Meticulous market observers try to find opportunities in exchange traded funds that diverge from their net asset value. However, investors shouldn’t rely too heavily on trading around the NAV, especially in overseas markets.

An ETF’s NAV is the sum total of its underlying holdings divided by the number of shares outstanding. Since ETFs trade like any other stock on an exchange, the ETF’s price can fluctuate throughout the day.

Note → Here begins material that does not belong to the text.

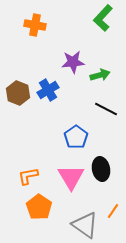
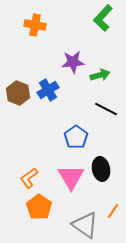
orange L-shape: moved 1 px right, 2 px down; rotated 25 degrees counterclockwise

Consequently, providers update their underlying trading value, calculating the approximate NAV every 15 seconds throughout the trading day. [The Underlying Value of an ETF’s Portfolio]

The numbers are known as the intraday indicative value (IIV), indicative optimized portfolio value (IOPV) or intraday net asset value (INAV).

However, the INAV is less reliable when looking into other markets. For instance, international markets are not open in the same time zone as U.S. markets, but foreign stock and bond ETFs are still trading on U.S. exchanges. Since the INAV is taken based on the last price at which it was traded, the INAV may not move during normal hours.

In a more up-to-date example of potential diverging prices between the ETF and the NAV, Taiwanese markets close Wednesday, July 23 due to its first major typhoon of the year, reports Argin Chang for Bloomberg. Typhoon Matmo shows sustained winds of 137 kilometers per hour, or 85 miles per hour, and headed for Taiwan at 20 kilometers per hour, making landfall around midnight.

The small island is frequently visited by typhoons during the summer season, so we may see more stock market disruptions in the region ahead.